● Entries shown:
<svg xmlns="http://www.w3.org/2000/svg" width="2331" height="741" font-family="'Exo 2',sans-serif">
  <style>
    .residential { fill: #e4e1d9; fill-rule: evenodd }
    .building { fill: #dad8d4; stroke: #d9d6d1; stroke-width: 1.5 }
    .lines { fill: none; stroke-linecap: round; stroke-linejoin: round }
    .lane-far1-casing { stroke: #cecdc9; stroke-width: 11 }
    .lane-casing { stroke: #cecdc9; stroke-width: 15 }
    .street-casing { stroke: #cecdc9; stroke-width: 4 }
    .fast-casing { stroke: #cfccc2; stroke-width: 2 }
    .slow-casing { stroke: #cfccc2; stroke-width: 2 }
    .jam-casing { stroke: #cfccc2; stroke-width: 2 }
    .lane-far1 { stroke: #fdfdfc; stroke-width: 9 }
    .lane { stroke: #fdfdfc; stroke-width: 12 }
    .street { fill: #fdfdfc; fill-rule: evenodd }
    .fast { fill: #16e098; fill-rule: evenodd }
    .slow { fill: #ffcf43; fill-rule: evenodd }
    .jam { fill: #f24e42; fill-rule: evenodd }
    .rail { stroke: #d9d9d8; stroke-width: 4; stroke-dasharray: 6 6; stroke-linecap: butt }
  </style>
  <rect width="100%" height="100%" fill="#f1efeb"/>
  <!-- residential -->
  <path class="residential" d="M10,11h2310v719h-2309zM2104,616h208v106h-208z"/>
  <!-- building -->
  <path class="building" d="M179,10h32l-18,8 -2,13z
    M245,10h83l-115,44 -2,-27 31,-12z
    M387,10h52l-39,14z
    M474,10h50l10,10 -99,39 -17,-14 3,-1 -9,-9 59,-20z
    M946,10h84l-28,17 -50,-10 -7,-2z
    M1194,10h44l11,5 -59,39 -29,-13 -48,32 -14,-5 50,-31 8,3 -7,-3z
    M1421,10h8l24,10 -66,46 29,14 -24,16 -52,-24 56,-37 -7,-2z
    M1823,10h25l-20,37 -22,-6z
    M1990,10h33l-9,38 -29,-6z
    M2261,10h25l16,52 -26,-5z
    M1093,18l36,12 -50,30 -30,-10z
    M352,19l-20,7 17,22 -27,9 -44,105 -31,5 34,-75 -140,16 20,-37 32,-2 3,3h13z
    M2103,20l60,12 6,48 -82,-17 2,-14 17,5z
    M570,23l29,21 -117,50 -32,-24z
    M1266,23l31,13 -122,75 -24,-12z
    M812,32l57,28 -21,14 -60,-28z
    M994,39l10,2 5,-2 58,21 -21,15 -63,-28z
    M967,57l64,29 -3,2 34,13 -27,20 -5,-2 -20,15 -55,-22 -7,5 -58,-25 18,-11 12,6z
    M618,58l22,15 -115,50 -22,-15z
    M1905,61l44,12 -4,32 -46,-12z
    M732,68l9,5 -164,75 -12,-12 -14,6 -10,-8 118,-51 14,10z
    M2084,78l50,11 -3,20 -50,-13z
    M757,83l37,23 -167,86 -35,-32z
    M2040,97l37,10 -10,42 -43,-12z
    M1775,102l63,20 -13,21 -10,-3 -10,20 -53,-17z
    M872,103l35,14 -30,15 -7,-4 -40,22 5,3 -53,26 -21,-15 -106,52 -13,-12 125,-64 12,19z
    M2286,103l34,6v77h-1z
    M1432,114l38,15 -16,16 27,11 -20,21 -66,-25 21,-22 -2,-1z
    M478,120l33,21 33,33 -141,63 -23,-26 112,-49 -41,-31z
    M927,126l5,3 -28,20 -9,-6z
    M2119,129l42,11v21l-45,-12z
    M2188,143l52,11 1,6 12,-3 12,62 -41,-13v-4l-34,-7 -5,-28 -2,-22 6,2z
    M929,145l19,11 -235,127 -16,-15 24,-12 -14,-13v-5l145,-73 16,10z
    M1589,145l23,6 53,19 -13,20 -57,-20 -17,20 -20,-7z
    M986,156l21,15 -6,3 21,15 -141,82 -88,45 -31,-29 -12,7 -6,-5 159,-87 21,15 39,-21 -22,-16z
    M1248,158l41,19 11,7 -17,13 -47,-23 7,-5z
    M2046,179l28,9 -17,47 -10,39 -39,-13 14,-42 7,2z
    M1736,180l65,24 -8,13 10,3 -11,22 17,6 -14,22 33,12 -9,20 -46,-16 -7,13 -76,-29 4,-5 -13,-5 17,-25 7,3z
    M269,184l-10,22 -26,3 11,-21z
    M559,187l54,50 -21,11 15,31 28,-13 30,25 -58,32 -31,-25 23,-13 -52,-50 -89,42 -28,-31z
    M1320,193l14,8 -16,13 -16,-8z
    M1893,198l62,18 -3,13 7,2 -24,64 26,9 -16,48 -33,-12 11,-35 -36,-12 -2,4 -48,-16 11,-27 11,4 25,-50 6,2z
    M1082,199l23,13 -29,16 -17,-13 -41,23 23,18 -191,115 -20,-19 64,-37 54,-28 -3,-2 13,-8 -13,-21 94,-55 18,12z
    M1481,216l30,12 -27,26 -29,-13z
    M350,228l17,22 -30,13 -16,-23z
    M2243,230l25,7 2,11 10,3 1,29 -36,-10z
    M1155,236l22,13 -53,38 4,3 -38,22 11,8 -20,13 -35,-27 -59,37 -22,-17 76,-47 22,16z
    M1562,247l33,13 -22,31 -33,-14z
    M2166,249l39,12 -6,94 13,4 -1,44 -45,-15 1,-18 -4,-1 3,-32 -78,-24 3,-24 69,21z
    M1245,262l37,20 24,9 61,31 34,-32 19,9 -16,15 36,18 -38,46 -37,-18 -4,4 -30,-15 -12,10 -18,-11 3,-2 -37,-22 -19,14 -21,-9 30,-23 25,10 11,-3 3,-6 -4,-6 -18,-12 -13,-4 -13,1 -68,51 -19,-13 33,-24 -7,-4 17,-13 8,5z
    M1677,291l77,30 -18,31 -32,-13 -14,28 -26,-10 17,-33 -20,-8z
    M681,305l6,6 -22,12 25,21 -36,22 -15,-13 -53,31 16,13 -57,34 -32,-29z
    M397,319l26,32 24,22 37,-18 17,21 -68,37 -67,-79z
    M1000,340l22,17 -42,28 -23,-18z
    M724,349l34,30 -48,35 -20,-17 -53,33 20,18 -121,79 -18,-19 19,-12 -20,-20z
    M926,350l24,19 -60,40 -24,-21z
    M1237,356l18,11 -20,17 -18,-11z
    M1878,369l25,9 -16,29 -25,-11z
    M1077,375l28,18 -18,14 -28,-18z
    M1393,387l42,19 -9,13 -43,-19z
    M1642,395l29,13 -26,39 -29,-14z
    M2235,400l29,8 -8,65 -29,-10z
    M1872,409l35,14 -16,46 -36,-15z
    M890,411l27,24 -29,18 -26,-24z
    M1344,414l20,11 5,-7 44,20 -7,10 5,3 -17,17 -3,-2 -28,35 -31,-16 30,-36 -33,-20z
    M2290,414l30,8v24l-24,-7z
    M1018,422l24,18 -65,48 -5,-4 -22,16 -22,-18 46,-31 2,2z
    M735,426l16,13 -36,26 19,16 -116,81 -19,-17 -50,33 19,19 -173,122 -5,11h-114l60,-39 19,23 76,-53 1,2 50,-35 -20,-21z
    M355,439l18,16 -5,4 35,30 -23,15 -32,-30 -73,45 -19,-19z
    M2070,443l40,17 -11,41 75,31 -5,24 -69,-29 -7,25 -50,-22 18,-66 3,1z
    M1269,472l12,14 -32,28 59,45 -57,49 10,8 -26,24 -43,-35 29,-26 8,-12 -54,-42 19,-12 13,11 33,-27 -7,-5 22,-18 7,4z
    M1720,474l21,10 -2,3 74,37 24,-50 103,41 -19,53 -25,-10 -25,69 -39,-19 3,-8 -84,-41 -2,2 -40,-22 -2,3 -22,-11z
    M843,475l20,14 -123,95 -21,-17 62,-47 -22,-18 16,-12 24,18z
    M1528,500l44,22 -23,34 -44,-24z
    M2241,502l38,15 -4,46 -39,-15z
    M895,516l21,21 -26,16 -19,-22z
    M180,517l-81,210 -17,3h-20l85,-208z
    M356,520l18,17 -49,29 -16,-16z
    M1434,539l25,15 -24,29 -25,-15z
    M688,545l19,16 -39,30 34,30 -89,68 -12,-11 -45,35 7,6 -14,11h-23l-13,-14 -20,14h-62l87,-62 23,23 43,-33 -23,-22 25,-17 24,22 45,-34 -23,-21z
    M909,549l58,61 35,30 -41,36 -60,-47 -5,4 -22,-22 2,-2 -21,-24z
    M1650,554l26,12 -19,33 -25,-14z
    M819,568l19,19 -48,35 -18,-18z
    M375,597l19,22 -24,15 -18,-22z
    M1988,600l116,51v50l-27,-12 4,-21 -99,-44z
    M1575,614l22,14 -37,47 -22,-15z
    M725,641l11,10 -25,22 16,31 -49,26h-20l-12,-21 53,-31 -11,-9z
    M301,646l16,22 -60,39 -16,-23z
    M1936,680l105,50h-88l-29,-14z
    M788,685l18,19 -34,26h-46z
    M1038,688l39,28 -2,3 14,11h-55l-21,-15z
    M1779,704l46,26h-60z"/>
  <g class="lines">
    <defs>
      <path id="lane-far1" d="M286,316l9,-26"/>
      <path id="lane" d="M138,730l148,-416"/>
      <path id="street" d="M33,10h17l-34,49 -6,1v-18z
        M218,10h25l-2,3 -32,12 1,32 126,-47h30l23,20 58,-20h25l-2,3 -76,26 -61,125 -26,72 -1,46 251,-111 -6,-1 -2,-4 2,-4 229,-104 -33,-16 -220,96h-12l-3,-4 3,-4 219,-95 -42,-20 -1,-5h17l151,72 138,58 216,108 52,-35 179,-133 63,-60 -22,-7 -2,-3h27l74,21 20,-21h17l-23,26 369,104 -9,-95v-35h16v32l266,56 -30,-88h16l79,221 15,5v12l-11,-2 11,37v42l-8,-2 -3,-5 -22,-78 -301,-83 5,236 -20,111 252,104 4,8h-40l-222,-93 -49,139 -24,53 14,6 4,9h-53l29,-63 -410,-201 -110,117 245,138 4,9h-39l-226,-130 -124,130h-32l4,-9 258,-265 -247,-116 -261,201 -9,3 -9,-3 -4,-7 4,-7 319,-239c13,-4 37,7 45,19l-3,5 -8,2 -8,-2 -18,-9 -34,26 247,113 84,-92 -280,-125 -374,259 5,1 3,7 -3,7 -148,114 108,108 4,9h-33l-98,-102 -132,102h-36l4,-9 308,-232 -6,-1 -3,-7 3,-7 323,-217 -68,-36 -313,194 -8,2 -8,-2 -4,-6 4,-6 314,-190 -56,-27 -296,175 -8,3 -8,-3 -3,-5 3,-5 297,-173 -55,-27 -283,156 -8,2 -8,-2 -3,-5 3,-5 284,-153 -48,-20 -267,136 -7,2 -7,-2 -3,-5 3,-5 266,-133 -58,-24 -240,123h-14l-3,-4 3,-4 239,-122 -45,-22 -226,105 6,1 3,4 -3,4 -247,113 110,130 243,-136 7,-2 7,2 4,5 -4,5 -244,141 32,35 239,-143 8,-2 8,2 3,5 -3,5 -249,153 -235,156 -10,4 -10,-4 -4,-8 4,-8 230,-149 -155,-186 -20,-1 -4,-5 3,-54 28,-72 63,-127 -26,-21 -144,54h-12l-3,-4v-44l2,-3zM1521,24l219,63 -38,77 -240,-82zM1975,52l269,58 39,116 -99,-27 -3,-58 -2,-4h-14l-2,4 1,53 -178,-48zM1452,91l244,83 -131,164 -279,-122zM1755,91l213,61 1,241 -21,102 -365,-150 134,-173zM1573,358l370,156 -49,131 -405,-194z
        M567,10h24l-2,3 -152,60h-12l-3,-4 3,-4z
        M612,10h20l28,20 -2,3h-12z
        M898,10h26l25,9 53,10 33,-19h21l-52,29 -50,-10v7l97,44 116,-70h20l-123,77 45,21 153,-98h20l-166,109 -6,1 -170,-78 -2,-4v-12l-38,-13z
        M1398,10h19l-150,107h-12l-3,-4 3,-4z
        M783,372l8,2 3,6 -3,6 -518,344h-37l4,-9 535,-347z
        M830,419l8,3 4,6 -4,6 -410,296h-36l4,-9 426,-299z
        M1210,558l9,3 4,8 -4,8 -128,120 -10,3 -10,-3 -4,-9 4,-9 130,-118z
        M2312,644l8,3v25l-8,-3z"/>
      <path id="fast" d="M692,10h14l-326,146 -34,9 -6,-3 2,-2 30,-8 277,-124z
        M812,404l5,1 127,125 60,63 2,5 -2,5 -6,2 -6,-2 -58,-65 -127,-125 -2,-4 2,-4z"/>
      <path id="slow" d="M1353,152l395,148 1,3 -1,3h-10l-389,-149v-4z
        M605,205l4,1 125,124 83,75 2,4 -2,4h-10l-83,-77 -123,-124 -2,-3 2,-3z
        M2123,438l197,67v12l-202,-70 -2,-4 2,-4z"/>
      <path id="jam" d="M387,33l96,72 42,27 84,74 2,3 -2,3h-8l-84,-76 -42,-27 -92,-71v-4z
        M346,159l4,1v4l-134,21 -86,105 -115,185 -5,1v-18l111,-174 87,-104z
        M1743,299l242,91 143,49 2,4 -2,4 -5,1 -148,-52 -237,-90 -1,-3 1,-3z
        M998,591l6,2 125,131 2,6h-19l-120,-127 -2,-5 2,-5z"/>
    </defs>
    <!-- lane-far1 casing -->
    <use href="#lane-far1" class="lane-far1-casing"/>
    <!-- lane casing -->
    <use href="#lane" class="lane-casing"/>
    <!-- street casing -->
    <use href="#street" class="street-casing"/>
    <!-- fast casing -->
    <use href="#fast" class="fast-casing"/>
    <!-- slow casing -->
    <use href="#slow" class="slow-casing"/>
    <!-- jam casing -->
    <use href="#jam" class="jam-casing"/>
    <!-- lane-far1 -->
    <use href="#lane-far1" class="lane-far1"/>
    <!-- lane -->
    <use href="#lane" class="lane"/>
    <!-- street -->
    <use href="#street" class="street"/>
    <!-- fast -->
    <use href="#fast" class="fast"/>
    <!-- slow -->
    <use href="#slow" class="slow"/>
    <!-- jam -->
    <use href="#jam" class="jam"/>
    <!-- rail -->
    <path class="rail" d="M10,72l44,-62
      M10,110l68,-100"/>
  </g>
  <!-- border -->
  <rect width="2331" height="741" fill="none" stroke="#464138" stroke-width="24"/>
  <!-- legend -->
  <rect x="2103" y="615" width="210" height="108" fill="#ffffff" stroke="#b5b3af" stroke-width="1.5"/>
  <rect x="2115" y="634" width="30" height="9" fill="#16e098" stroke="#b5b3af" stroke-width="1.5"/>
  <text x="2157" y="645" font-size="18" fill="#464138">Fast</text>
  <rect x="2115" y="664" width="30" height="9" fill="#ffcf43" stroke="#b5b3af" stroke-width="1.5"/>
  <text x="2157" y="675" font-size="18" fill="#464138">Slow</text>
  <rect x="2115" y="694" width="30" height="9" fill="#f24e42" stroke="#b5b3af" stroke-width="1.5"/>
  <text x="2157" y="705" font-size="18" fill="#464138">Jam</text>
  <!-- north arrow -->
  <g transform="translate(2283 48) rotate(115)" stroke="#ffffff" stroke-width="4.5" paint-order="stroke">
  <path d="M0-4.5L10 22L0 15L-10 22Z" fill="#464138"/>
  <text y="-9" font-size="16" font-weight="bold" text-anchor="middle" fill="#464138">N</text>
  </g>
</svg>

● What you need to do:
Pull every line containing "lines" from the entries above and copy it.

● Output of the task:
    .lines { fill: none; stroke-linecap: round; stroke-linejoin: round }
  <g class="lines">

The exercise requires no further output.